Der Vorsitzende der Mittelstands- und Wirtschaftsunion von CDU/CSU, Carsten Linnemann, hat die Vereine der Fußball-Bundesliga vor überzogenen Erwartungen an eine finanzielle Unterstützung des Staats in der Corona-Krise gewarnt. „Wir dürfen für das Milliarden-Geschäft Fußball-Bundesliga keine Extrawurst braten. Staatsgeld für die Bundesliga geht nicht“, sagte Linnemann, der auch stellvertretender Vorsitzender der Unionsfraktion im Bundestag ist, der Düsseldorfer „Rheinischen Post“ und dem Bonner „General-Anzeiger“ (Dienstag). „Und es ist auch eine sensible Angelegenheit, wenn Proficlubs 20.000 Corona-Tests binnen weniger Tage durchjagen könnten, während es beispielsweise in Pflegeheimen noch an Testkapazitäten mangelt. Ich würde mich zwar freuen, wenn die Fußball-Bundesliga ihre Saison fortsetzen könnte, aber es braucht noch etwas Geduld“, betonte Linnemann, der selbst Fußball-Fan ist.
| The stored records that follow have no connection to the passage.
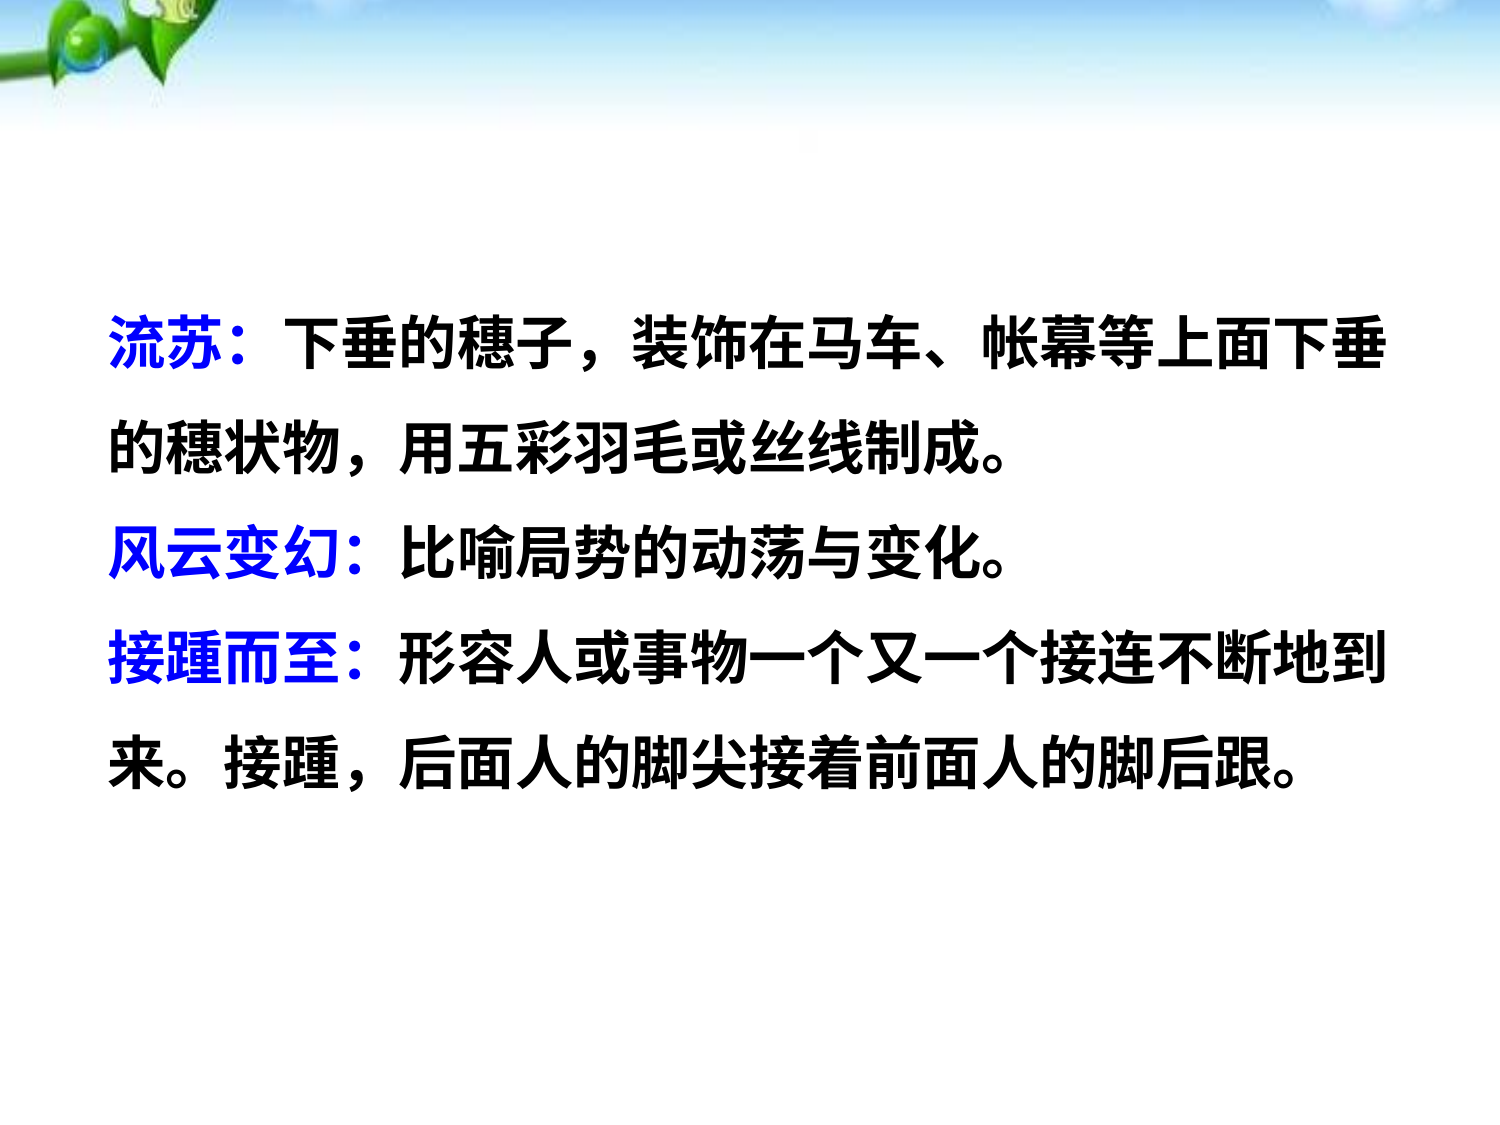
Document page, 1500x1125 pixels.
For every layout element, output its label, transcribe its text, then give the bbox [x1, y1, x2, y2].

picture [0, 0, 1500, 1125]
text_box 流苏：下垂的穗子，装饰在马车、帐幕等上面下垂的穗状物，用五彩羽毛或丝线制成。 风云变幻：比喻局势的动荡与变化。 接踵而至：形容人或事物一个又一个接连不断地到来。接踵，后面人的脚尖接着前面人的脚后跟。 [96, 265, 1438, 802]
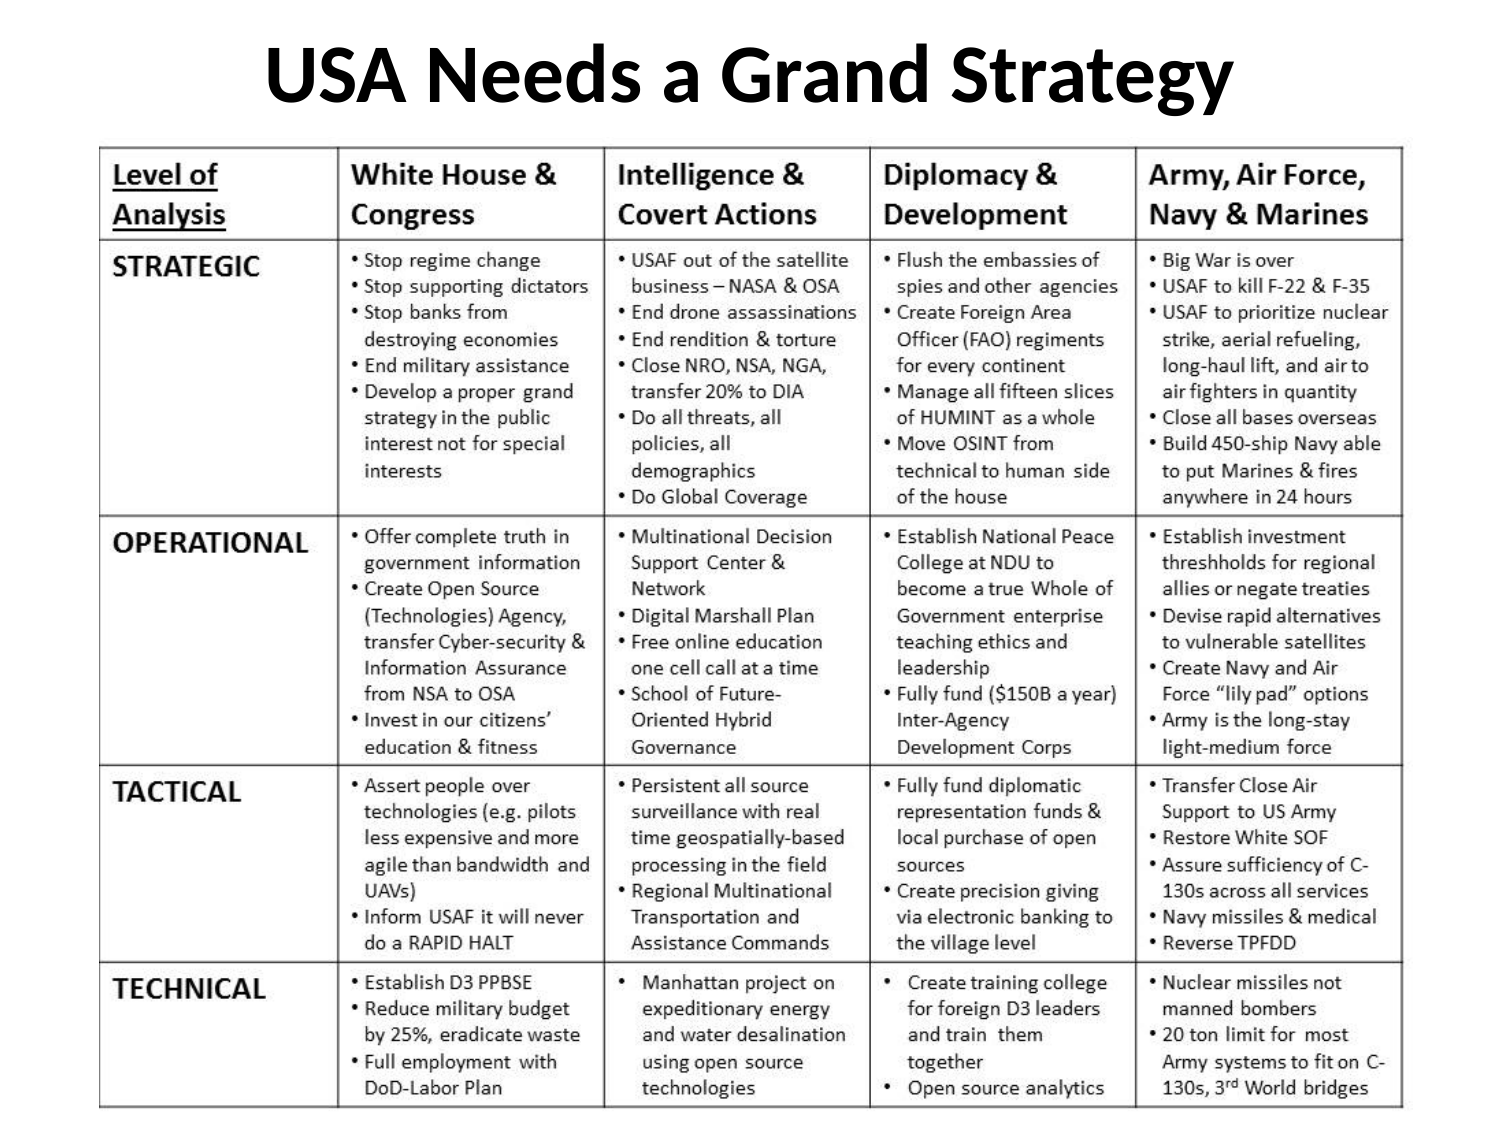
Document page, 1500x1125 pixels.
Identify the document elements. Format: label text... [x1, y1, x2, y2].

title USA Needs a Grand Strategy [75, 0, 1425, 163]
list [99, 137, 1413, 1123]
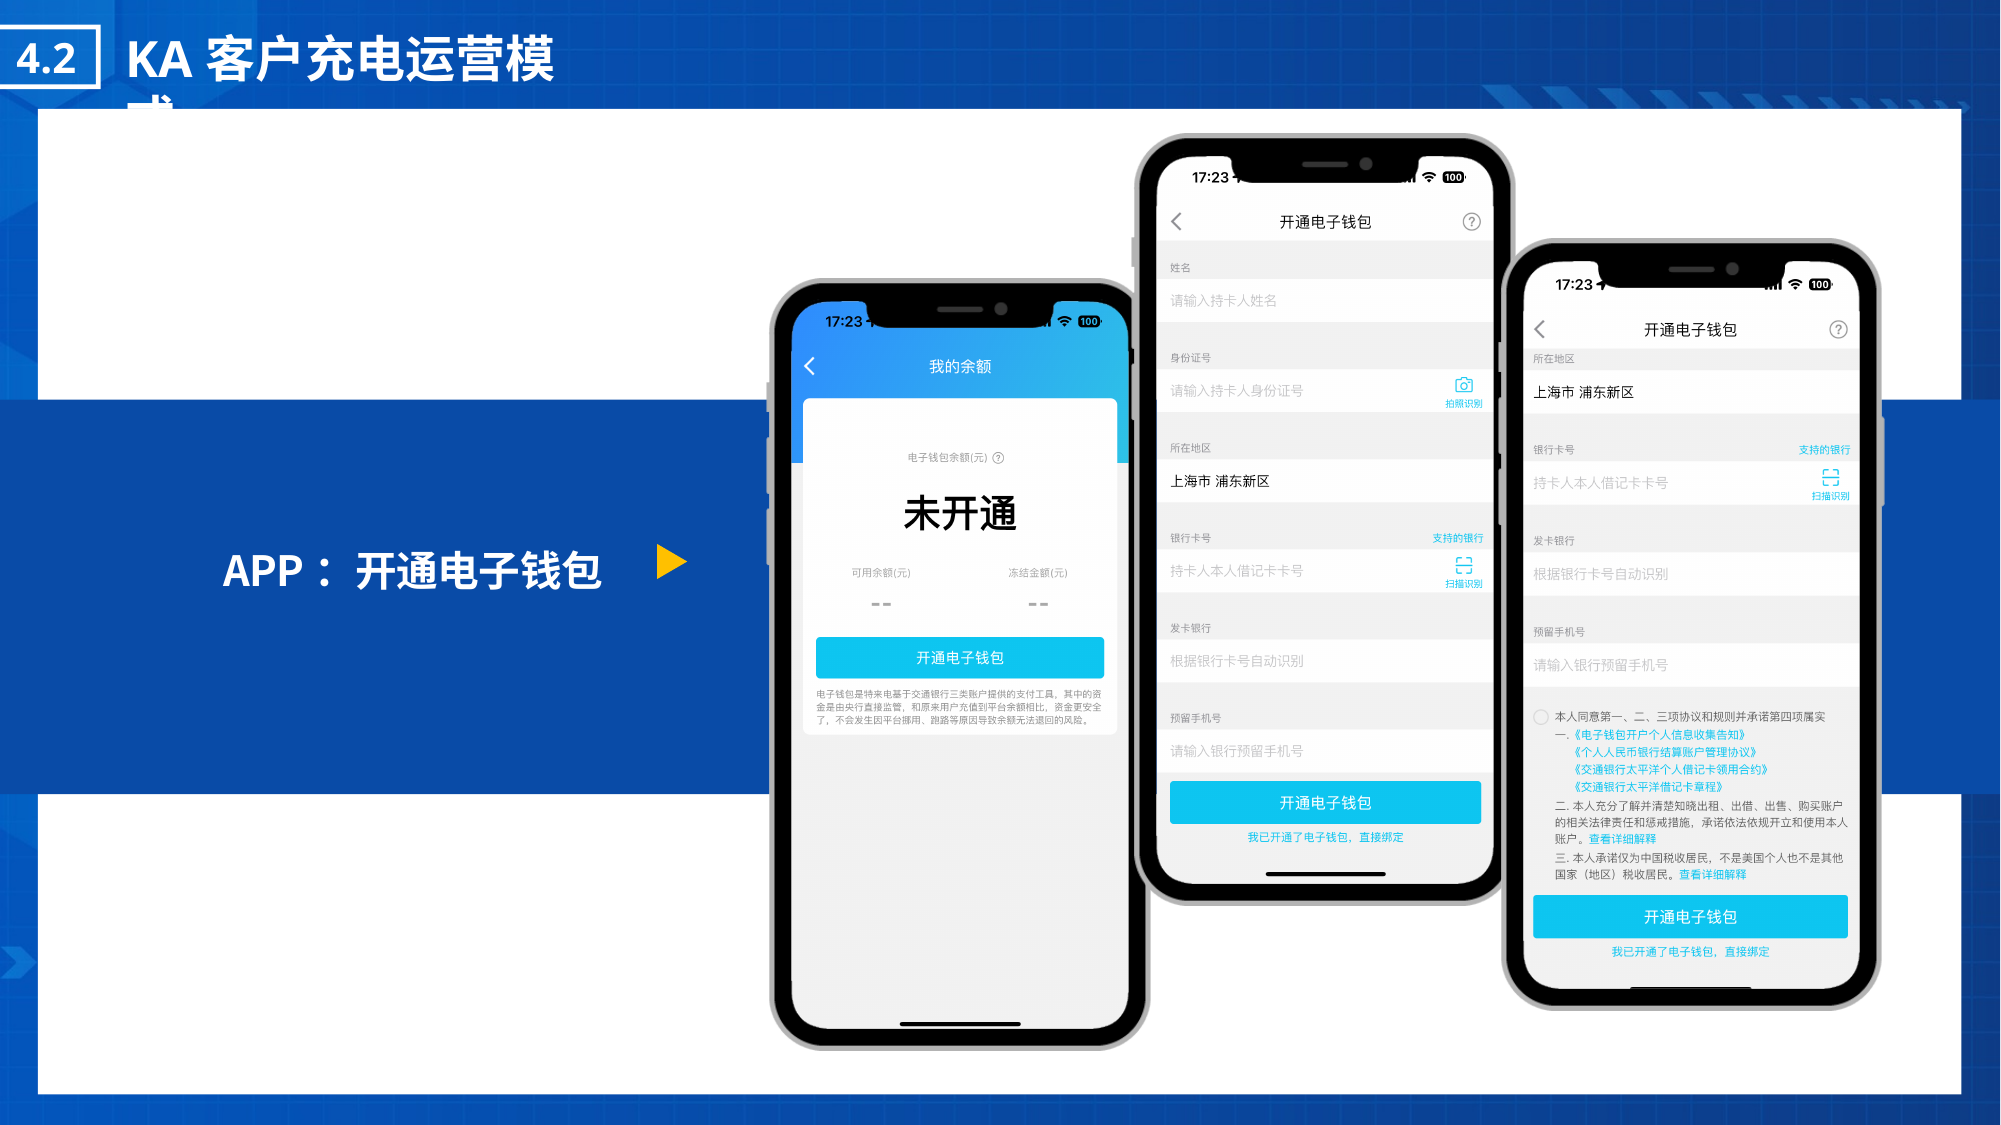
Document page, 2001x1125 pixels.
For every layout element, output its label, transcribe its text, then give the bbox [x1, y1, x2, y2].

text_box KA客户充电运营模式 [110, 19, 597, 155]
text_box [1131, 133, 1519, 906]
picture [0, 0, 2001, 1125]
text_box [1498, 238, 1885, 1011]
text_box 4.2 [1, 24, 124, 90]
picture [0, 90, 110, 399]
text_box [1885, 399, 2000, 795]
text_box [766, 278, 1154, 1051]
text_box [0, 399, 766, 795]
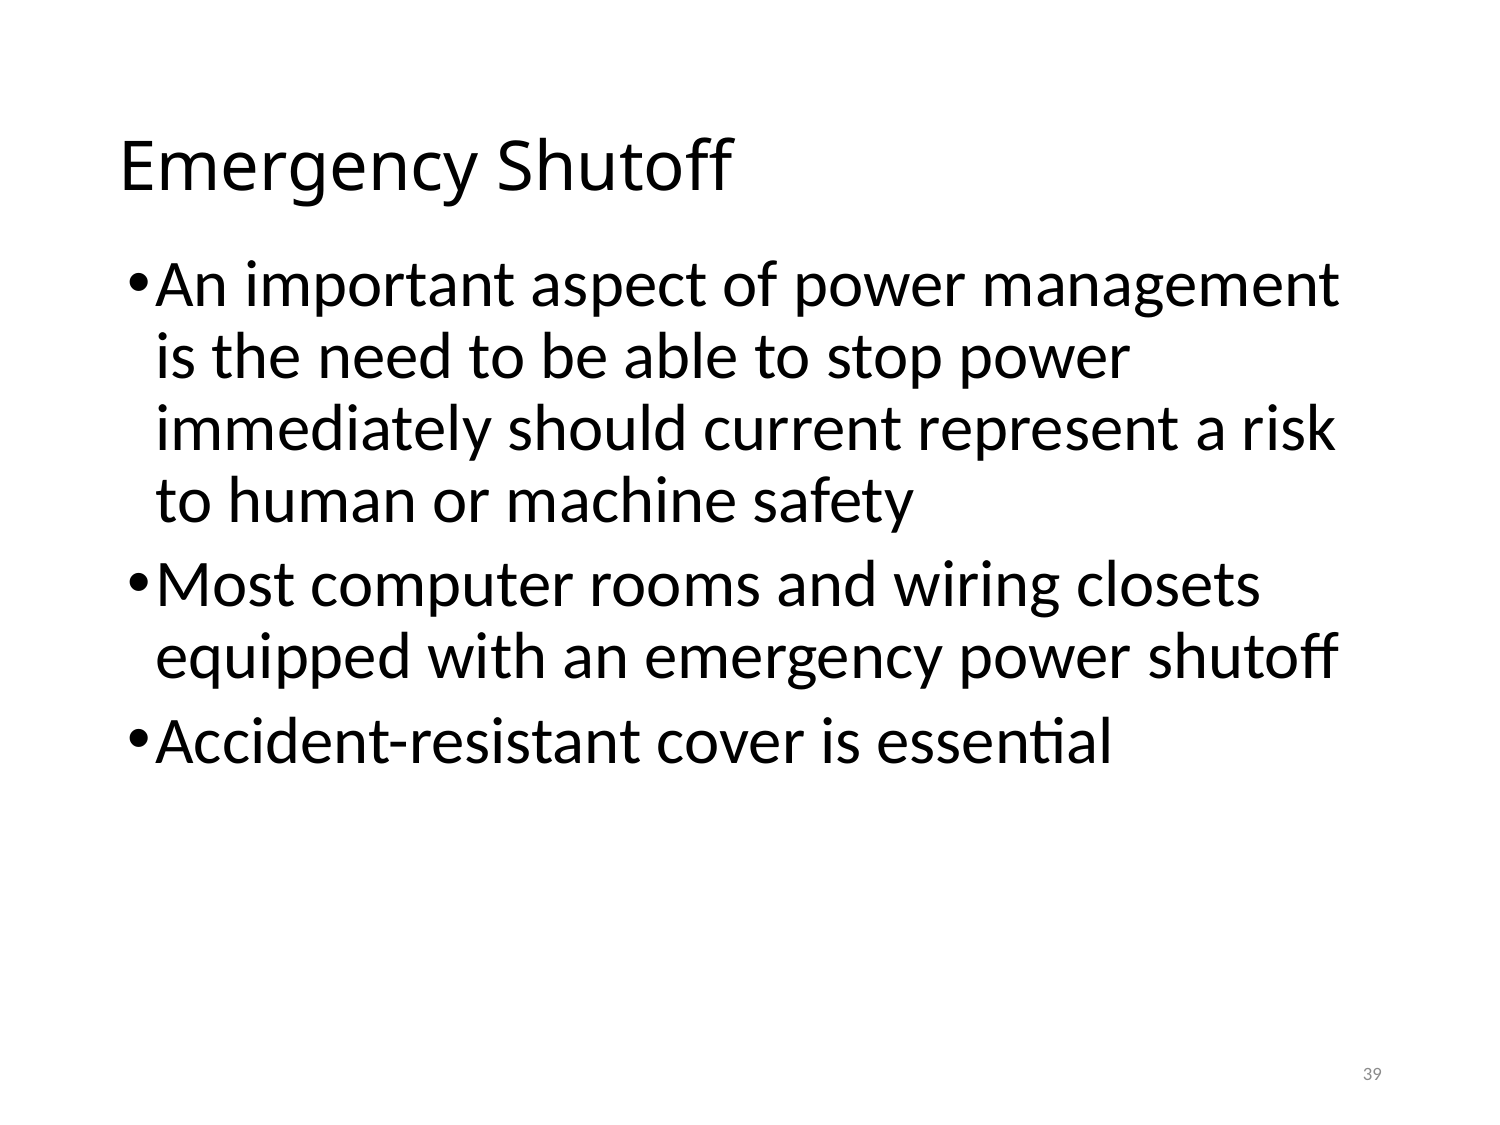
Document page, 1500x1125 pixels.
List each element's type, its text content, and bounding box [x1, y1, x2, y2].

Schalke-Aufsichtsratschef und Fleischfabrikant Clemens Tönnies hatte in Aussicht gestellt, in seinem Firmenlabor künftig Corona-Tests durchführen zu lassen und dafür entsprechende Unterstützung auch der Deutschen Fußball Liga (DFL) angeboten. Die Profi-Vereine der DFL wollen an diesem Donnerstag in einer außerordentlichen Mitgliederversammlung darüber beraten, unter welchen Bedingungen die derzeit unterbrochene Saison 2019/2020 zu Ende gespielt werden könnte.